[Page-level text extractions]
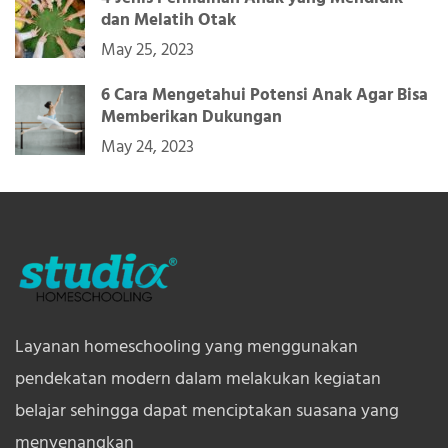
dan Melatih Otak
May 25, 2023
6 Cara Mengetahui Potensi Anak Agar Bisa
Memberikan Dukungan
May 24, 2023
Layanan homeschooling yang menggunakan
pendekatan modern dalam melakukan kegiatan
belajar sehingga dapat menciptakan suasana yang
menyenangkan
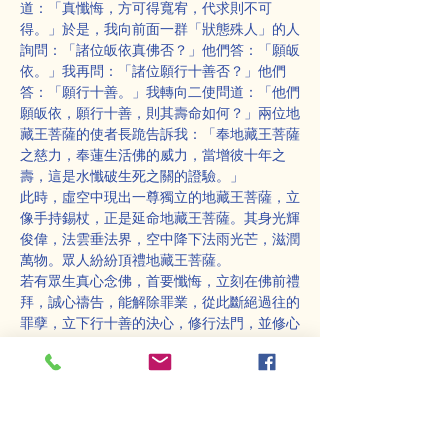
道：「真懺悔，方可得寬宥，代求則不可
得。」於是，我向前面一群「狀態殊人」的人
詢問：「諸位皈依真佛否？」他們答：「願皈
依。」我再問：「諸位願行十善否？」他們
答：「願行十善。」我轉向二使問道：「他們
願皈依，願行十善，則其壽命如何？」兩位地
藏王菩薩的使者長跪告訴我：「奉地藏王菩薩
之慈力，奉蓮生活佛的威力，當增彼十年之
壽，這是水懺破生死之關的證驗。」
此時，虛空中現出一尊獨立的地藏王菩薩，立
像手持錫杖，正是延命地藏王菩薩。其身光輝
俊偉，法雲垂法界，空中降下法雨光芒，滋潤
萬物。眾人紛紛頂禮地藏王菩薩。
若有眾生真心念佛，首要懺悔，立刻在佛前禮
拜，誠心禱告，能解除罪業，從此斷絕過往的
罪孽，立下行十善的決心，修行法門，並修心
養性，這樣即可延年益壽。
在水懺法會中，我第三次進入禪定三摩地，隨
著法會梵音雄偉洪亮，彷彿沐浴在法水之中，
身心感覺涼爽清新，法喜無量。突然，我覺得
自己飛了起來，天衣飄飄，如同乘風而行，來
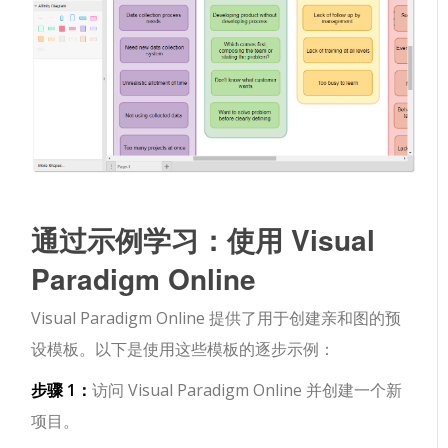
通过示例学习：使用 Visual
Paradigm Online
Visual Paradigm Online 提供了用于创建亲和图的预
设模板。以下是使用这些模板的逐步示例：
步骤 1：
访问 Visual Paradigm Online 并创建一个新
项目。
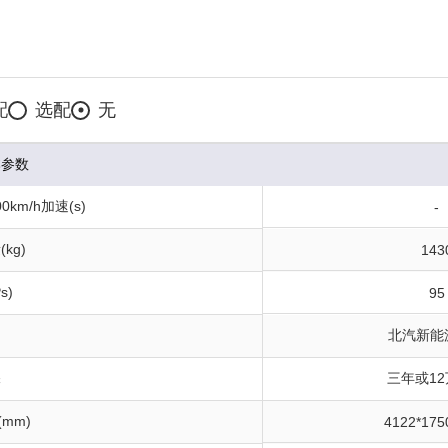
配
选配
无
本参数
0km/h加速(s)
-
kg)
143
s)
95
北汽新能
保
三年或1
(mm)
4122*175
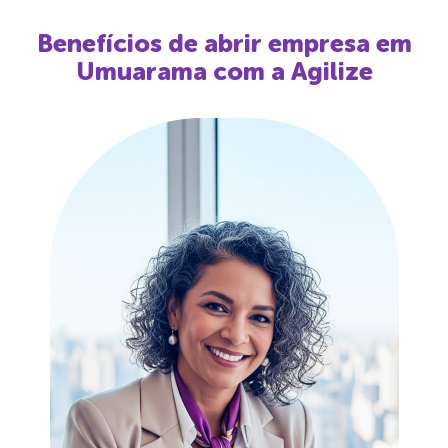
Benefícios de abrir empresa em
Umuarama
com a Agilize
* * *
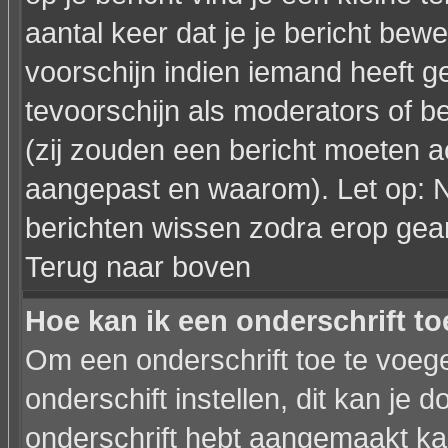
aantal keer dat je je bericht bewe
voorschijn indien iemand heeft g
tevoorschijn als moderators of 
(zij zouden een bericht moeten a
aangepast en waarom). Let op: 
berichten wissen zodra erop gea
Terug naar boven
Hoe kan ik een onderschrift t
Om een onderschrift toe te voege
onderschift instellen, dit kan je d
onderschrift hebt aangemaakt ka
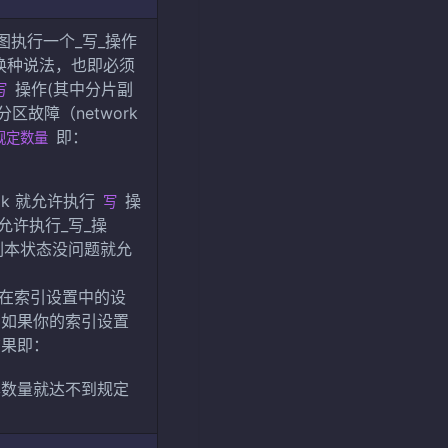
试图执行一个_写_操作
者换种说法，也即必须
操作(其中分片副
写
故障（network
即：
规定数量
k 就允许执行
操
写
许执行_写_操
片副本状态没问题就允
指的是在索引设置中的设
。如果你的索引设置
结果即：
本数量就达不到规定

__Goal of the exercise__. Swap "Benefícios" for "Vantagens" in everything from the line with "Benefícios de abrir empresa em" down to the line with "com a Agilize". Return only those lines, with nothing else altered.

__Solution for this exercise__.
Vantagens de abrir empresa em
Umuarama
com a Agilize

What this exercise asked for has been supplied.